### [PASSAGE SHOWN]
↓↓↓

You can (and arguably should) use a general proof of Hilbert basis theorem. The following minor shortcut is available in $\Bbb{Z}[x]$. Leaving the steps as exercises :-)

Let $I$ be a non-zero ideal of $\Bbb{Z}[x]$.

  1. Let $J\subseteq\Bbb{Z}$ be the set of leading coefficients of polynomials of $I$. Prove that $J$ is an ideal of $\Bbb{Z}$. Warning: Proving that $J$ is closed under addition requires a bit of care.
  2. Why does there exist an integer $m$ such that $J=m\Bbb{Z}$? Why does there exist a polynomial $b(x)\in I$ such that the leading coefficient of $b(x)$ is equal to $m$?

↑↑↑

### [TASK LIST]
1. Which symbols does the passage on the Hilbert basis theorem introduce to name mathematical objects? List each one with what it stands for.
2. In the passage on the Hilbert basis theorem, which property of J is said to require a bit of care to prove?
3. Reproduce the passage on the Hilbert basis theorem word for word, from "2. Why does" up to and including "equal to $m$?".

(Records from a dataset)

↓↓↓

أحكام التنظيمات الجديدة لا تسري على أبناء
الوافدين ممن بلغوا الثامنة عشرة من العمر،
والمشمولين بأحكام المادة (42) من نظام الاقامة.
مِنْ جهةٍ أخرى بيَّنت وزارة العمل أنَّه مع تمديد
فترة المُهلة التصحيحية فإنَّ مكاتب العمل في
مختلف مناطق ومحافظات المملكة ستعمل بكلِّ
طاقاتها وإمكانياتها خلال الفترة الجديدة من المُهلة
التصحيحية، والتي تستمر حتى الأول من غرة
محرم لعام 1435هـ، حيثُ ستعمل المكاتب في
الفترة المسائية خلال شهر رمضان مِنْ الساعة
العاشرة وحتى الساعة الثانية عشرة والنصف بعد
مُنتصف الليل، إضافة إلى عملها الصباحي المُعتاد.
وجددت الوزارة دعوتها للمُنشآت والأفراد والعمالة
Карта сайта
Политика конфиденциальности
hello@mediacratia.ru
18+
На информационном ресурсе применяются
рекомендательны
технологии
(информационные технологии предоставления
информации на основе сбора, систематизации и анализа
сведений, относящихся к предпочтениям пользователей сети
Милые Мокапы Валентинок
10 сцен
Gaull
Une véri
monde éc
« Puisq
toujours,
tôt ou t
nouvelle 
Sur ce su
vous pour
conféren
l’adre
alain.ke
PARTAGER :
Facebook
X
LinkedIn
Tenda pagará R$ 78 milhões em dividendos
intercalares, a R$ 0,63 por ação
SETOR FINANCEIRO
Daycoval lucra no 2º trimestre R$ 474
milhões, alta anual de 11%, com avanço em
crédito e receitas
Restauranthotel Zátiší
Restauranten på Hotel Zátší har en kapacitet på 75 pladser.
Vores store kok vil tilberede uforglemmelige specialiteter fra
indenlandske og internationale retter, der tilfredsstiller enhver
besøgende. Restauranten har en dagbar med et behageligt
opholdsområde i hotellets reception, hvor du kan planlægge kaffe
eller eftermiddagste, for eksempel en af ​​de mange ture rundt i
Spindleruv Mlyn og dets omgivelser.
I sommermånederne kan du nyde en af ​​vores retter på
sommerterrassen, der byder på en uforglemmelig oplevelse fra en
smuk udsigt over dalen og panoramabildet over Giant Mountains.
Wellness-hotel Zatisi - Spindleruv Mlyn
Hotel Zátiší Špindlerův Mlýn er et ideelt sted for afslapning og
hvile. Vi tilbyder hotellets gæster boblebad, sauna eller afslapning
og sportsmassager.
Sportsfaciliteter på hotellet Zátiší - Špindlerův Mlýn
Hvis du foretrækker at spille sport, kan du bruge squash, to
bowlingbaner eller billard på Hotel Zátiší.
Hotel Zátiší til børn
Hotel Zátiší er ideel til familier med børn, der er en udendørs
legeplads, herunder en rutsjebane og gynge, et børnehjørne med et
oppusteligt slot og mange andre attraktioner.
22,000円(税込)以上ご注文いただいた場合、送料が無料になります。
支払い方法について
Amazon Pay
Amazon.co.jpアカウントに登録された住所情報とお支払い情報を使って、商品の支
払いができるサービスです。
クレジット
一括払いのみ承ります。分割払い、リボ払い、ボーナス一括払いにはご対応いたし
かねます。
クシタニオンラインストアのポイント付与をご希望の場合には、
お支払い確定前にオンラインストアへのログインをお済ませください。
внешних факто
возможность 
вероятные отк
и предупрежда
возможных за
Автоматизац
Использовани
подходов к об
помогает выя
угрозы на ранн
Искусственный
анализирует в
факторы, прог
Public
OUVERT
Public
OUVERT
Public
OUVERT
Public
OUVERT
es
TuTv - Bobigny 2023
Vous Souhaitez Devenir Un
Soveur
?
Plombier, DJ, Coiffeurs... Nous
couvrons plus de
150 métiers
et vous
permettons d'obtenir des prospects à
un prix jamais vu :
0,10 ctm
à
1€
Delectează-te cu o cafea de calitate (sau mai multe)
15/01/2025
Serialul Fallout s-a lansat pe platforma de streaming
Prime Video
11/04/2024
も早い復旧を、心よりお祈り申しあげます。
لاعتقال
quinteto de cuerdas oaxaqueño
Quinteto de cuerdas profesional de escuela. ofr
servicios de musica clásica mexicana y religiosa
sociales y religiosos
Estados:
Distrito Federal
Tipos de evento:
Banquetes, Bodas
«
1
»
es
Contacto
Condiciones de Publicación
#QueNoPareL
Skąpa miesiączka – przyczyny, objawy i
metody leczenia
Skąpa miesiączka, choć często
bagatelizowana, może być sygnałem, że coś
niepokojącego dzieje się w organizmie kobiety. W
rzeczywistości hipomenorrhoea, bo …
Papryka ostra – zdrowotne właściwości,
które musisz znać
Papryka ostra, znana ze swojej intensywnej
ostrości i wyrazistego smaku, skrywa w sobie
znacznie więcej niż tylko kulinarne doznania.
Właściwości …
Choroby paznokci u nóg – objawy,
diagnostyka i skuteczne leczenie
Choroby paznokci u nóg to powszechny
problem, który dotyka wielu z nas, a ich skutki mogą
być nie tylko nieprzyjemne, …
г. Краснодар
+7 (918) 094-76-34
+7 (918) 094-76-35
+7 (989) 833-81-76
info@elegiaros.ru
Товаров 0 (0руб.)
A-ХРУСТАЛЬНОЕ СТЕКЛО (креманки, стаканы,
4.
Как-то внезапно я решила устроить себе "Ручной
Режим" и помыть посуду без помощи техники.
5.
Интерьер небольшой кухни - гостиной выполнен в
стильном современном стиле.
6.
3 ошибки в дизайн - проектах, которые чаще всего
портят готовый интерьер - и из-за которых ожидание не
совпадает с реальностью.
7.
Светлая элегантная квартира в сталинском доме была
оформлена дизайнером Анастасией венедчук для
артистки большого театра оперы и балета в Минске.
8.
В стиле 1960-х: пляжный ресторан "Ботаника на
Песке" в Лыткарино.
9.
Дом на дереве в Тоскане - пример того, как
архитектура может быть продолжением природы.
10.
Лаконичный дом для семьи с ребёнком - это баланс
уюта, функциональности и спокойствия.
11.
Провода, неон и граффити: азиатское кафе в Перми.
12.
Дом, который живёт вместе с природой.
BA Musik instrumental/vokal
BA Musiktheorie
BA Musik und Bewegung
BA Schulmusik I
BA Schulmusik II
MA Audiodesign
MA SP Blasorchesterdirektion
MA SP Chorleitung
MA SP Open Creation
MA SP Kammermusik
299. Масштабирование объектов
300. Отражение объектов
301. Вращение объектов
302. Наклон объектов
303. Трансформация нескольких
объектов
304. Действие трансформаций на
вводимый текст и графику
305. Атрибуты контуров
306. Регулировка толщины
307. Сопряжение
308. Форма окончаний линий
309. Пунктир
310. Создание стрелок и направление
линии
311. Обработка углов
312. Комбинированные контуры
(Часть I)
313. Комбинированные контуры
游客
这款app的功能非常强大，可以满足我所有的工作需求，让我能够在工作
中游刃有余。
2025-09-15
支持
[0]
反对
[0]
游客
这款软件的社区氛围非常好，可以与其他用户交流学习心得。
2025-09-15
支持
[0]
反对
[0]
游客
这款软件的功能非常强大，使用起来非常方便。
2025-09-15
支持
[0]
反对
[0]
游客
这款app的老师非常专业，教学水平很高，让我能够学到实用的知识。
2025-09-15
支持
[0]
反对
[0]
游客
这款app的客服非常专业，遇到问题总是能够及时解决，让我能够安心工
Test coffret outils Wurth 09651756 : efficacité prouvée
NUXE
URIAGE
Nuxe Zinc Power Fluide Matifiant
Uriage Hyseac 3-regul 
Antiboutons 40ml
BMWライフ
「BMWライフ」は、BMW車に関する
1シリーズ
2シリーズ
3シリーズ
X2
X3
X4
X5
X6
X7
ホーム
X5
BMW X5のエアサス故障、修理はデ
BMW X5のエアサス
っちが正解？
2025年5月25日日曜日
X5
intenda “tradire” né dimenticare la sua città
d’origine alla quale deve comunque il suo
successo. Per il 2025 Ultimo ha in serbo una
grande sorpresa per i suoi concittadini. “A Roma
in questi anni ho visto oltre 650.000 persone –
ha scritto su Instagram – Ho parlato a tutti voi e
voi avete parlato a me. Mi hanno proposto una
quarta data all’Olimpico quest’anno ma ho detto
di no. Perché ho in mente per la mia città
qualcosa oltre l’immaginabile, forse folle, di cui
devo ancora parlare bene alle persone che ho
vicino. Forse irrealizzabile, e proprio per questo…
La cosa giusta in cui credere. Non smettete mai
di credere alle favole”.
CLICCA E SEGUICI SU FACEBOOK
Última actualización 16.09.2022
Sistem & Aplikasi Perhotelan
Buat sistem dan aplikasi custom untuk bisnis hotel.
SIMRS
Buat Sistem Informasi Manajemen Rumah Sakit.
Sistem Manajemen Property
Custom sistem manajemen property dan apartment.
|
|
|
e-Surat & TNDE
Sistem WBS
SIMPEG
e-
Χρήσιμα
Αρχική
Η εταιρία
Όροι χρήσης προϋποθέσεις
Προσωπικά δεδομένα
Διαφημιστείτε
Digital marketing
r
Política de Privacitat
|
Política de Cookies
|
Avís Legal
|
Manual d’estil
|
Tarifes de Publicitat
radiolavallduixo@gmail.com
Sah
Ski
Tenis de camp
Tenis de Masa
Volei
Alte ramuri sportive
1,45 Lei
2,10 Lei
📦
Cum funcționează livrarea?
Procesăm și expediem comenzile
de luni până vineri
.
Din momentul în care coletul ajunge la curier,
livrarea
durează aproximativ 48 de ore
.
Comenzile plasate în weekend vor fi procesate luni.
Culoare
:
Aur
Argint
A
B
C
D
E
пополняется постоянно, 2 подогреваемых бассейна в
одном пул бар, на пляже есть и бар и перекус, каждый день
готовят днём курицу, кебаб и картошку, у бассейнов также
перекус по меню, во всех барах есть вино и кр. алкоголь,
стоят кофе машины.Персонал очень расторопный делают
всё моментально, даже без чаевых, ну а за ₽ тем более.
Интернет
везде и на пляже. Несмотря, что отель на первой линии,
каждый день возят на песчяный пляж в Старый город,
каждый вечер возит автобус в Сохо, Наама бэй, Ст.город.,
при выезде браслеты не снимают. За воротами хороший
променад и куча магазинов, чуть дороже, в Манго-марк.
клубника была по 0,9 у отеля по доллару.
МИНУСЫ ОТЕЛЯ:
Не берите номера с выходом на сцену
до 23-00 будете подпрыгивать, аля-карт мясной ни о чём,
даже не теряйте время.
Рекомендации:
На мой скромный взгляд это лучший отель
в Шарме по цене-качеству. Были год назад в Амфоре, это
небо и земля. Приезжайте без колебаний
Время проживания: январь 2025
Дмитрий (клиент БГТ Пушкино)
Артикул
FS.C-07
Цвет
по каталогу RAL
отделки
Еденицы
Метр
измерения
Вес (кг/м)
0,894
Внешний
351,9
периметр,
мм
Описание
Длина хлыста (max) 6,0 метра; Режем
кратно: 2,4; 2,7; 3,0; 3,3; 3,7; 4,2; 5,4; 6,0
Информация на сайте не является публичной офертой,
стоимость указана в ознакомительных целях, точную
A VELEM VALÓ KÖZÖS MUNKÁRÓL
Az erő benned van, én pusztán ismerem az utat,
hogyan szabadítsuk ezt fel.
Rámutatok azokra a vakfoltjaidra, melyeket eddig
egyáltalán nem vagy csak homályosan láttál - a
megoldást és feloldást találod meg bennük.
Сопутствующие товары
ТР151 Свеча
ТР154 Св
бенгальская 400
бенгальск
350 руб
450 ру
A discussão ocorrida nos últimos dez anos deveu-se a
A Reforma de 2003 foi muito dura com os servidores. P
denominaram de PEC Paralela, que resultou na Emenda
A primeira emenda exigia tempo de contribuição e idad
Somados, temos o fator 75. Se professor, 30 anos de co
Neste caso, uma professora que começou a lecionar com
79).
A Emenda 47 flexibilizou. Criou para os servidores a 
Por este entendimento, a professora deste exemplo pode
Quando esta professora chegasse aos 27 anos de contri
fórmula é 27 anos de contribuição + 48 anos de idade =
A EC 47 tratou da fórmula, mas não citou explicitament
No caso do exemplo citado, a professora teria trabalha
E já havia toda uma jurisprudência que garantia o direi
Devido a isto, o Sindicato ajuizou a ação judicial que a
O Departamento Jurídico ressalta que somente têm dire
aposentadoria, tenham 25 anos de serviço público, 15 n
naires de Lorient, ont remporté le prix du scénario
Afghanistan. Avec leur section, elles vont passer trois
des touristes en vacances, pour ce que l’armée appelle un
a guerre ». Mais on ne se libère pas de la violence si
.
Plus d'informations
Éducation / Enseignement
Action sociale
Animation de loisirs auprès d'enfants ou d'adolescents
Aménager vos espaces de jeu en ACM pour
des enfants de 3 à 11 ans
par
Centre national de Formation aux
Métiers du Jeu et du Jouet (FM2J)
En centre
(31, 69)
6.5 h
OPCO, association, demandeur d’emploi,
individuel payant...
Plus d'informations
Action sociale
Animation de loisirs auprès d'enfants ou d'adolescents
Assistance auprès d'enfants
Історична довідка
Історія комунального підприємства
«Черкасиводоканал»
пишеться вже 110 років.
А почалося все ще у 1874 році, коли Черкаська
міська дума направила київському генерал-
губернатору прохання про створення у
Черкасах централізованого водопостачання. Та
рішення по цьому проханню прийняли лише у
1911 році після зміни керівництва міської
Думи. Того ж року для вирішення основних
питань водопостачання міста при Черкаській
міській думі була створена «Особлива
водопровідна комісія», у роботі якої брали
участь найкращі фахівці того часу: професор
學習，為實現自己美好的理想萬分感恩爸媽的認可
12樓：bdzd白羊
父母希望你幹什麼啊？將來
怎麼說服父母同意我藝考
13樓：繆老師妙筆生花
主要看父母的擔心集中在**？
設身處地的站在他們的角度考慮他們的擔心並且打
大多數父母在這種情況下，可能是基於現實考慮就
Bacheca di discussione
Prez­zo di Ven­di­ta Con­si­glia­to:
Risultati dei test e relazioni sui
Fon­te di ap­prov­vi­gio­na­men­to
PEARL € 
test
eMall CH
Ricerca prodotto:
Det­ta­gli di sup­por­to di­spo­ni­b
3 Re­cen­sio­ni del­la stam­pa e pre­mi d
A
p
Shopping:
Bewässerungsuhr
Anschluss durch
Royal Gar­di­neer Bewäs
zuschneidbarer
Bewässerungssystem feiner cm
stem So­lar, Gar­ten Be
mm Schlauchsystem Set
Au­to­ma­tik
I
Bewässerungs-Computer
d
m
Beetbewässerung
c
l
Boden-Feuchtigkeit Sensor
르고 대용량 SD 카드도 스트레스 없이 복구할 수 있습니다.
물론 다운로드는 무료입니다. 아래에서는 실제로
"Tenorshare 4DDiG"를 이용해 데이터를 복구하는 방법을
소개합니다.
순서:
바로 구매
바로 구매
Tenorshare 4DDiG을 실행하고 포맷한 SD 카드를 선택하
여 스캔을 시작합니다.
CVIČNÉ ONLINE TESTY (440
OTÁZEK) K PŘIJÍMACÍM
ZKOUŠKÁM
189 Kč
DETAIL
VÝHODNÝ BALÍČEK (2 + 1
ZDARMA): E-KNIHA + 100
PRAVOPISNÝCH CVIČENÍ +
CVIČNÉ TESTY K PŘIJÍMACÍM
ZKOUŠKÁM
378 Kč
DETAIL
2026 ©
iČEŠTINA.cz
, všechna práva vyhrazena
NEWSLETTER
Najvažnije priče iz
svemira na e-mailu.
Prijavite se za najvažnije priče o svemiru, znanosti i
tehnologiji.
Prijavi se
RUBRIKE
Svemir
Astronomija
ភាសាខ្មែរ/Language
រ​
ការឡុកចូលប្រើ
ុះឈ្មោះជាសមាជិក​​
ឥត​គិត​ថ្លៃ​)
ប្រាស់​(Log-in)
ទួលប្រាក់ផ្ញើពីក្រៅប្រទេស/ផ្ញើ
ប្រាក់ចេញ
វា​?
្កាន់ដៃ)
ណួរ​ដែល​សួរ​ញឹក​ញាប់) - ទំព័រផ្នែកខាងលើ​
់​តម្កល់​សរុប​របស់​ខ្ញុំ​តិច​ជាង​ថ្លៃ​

↑↑↑

### [EXERCISE ANSWERS]
1.
- I: a non-zero ideal of ℤ[x]
- J: the set of leading coefficients of polynomials of I
- m: an integer such that J = mℤ
- b(x): a polynomial in I whose leading coefficient equals m

2. That J is closed under addition.

3.
2. Why does there exist an integer $m$ such that $J=m\Bbb{Z}$? Why does there exist a polynomial $b(x)\in I$ such that the leading coefficient of $b(x)$ is equal to $m$?